None of these things jump out, and yet not of them could be even remotely disappointing given Lamb's expectations coming in.

So what happened on March 1st? Caron Butler joined the team.

At its core, the Butler signing was smart. The Thunder needed a veteran 3-point shooter, as well as someone that could give tough minutes, particularly in playoff situations when young, unproven guys like Lamb may struggle. Butler getting minutes, and Lamb losing some, wasn't just to be expected, it was welcomed. Again, not because of anything Lamb did wrong, just because Butler provided another change of pace, and another weapon on the perimeter.

With Thabo Sefolosha down with an injury, it seemed even more likely Lamb would continue to see time.

Yet, here we are.
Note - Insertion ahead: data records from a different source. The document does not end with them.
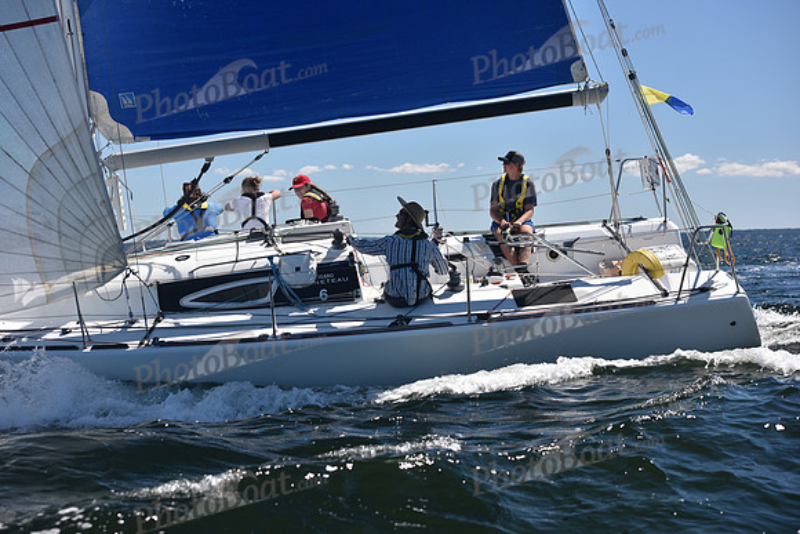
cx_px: 400
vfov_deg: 19.5
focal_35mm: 70
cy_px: 267
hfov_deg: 28.8
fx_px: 1556
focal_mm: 70
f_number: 4.5
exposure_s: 1/800
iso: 200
Since March 1st, Lamb has seen his playing time dwindle to just 3.8 minutes per game. Butler? 26.7. That's already five more minutes per game more than Lamb was getting. 12 years of experience gets you a lot in the Thunder's rotation, apparently. With those extra minutes, you would hope Butler would at least be putting up better, or at least comparable numbers, right? Wrong again.

In his seven games with the team and, again, in 26.7 minutes per game, Butler is averaging 8.7 points/3.7 rebounds/0.9 assists with field goal percentage and three point percentage both at 36 percent. Basically, he's scoring less, distributing less and shooting 7 percent worse from the field overall - seriously, the Caron Butler long contested 2-pointer has replaced the Derek Fisher toe-on-the-line 3-pointer as Most Infuriating Thunder Shot. To Butler's credit, he is grabbing an extra rebound and shooting a percentile better from 3-point range than Lamb.
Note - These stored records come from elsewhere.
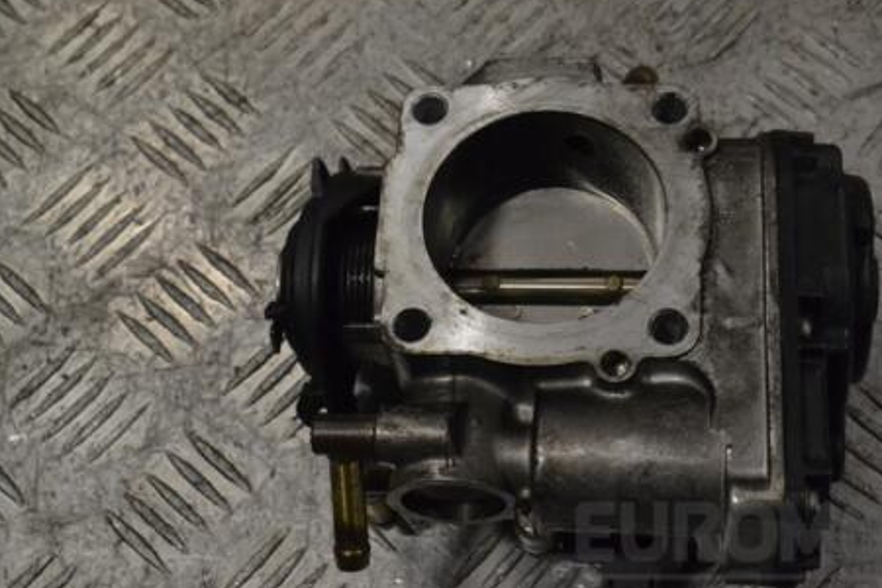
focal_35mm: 64
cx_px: 539
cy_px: 270
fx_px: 1568
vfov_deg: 21.2
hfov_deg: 31.3
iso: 3200
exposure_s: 1/400
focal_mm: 32
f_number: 10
It's a conundrum Thunder fans have gotten to know all too well. It happened with Reggie Jackson, who was forced to give up valuable minutes to Derek Fisher - despite proving more than capable of carrying the second unit for stretches of time - simply because Fisher had more NBA experience. Now, it's happening with Jeremy Lamb.
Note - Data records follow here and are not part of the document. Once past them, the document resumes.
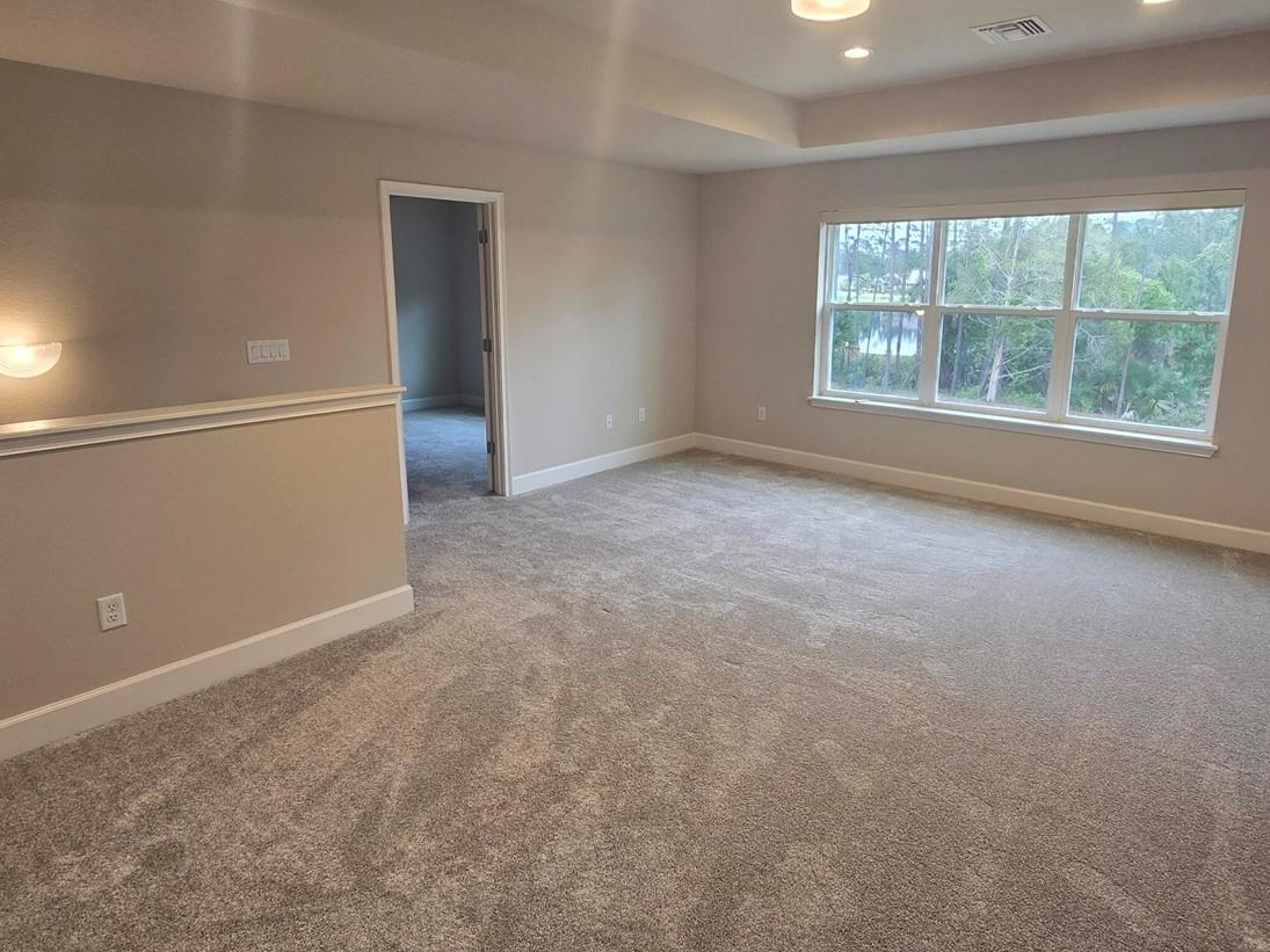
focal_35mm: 19
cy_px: 416
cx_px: 677
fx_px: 697
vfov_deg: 68.4
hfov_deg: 84.6
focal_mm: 2.2
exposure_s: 1/60
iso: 160
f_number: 2.2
When Sefolosha returns, it's likely Butler's minutes will come down. It's looking more and more, though, that if Lamb can't get minutes without him in the lineup, he certainly won't have a spot when the starting shooting guard returns.

There's no good explanation for it. Lamb has done his job up to this point, even providing a spark in key moments like in the first Miami game when he went off for 18 points on 7-of-10 shooting and played a key role in the comeback victory.

To his credit, Lamb hasn't voiced any displeasure and, though you could never tell from his traditionally sleepy face, he hasn't showed any real signs either. Just as Jackson waited for his moment to come - which, thankfully, it has - Lamb seems to be doing the same.

Presti and the entire Thunder organization brought in Jeremy Lamb because they believed he could be a key component to a championship team. Only, even as he has shown capable of being just that, Caron Butler - who was brought in for the same reason - has replaced him almost entirely, without any justifiable reason beyond his experience.

Why? That's a question only Scott Brooks has the answer to. That won't stop Thunder fans from wondering why Jeremy Lamb's minutes have dwindled down to nothing.